At Bloomberg Businessweek, Christina Larson describes a paper from the latest, China-themed issue of The Lancet medical journal, which shows that China’s health problems increasingly resemble those of developed countries.
Over the past two decades, China’s population has grown richer, older, more urban—and fatter. From 1990 to 2010, public health authorities in China made significant progress in stemming several of the medical challenges common in poor countries, including reducing childhood mortality and rates of infectious diseases. However, China’s population now faces additional health pitfalls exacerbated by urban smog, more sedentary lifestyles, and the rise of KFC (YUM) and cheap fast food.

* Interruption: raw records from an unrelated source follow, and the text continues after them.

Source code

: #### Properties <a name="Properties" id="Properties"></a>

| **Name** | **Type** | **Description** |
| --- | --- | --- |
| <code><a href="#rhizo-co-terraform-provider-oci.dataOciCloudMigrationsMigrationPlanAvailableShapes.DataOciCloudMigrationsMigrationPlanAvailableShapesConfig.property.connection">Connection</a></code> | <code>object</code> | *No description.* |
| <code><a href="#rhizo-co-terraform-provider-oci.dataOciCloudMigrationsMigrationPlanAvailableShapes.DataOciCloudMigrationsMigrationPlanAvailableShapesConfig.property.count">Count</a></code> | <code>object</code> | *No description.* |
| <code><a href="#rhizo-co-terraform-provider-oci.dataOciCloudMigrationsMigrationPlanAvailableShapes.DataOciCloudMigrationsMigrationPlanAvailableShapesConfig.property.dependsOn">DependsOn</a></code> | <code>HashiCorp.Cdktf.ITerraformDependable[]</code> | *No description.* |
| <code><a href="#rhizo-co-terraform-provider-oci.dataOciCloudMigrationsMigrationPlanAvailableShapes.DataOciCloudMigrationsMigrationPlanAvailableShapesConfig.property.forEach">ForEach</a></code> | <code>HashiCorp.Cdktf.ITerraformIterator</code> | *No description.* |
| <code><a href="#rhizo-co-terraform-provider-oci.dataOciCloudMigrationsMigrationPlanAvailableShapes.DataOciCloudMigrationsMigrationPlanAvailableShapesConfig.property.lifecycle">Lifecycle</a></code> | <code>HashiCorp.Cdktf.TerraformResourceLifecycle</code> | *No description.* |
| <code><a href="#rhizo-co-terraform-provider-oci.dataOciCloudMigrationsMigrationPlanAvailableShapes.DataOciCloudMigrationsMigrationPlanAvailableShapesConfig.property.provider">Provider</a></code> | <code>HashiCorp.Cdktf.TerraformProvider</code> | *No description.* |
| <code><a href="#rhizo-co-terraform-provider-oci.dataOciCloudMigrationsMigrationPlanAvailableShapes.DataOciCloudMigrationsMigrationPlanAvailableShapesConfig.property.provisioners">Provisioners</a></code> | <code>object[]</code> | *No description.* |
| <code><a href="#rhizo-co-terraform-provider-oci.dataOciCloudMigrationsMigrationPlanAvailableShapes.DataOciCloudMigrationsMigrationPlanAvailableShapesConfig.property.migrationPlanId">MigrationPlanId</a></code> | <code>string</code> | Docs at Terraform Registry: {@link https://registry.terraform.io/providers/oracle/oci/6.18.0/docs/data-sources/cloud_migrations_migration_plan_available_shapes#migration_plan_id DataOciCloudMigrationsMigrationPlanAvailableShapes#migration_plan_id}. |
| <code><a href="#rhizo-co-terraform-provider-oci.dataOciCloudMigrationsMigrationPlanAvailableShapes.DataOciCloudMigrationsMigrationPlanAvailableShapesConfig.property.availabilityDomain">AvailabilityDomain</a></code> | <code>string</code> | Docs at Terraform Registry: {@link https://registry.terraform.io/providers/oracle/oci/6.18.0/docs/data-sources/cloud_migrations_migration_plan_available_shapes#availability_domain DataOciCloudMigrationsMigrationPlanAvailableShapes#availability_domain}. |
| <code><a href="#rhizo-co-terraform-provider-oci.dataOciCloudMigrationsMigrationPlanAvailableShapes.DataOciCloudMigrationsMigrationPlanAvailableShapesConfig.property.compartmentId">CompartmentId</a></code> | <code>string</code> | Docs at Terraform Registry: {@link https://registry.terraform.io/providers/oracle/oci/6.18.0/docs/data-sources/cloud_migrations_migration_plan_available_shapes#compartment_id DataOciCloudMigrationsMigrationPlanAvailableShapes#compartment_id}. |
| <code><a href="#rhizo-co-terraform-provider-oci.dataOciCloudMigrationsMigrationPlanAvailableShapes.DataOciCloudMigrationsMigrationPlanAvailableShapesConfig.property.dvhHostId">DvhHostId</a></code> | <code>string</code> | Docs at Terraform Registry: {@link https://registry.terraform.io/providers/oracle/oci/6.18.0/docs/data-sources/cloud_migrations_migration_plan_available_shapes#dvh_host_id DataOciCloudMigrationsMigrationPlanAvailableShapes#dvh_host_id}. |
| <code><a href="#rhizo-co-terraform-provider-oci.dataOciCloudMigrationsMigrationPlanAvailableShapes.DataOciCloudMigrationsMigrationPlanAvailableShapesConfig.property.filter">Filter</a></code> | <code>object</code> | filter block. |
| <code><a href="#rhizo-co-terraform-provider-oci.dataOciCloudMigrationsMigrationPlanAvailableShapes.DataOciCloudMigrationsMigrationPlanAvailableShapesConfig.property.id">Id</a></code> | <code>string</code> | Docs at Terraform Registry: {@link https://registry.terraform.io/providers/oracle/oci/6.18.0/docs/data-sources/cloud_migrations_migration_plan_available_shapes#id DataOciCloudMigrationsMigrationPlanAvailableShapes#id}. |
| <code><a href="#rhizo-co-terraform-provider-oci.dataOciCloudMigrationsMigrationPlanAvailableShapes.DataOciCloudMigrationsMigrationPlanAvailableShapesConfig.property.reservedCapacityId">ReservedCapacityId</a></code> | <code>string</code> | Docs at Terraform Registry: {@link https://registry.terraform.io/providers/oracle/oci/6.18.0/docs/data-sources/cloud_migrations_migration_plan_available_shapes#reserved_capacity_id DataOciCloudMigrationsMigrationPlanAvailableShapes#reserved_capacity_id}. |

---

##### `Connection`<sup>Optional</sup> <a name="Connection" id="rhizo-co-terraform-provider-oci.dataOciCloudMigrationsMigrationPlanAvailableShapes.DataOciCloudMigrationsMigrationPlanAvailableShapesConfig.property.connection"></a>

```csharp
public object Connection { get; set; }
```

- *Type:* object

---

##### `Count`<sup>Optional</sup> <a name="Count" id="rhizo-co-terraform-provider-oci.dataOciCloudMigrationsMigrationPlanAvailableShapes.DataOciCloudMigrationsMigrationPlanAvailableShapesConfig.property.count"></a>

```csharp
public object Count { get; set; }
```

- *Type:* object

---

[…] At the same time that young children in China are generally healthier—with fewer premature deaths from neonatal causes, diarrhea, pneumonia, and infectious diseases—new ailments are increasingly befalling the country’s middle-aged and elderly populations. On the rise: premature deaths from stroke, heart disease, traffic injuries, lung cancer, liver cancer, colorectal cancer, and diabetes. Several—but not all—of these conditions are related to urban living, changing diets and lifestyles, smoking, and pollution exposure. [Source]
Shanghai Daily reports that one person is now diagnosed with cancer every ten seconds in China (compared with one every twenty in the U.S.), a rate expected to rise by a third by 2020.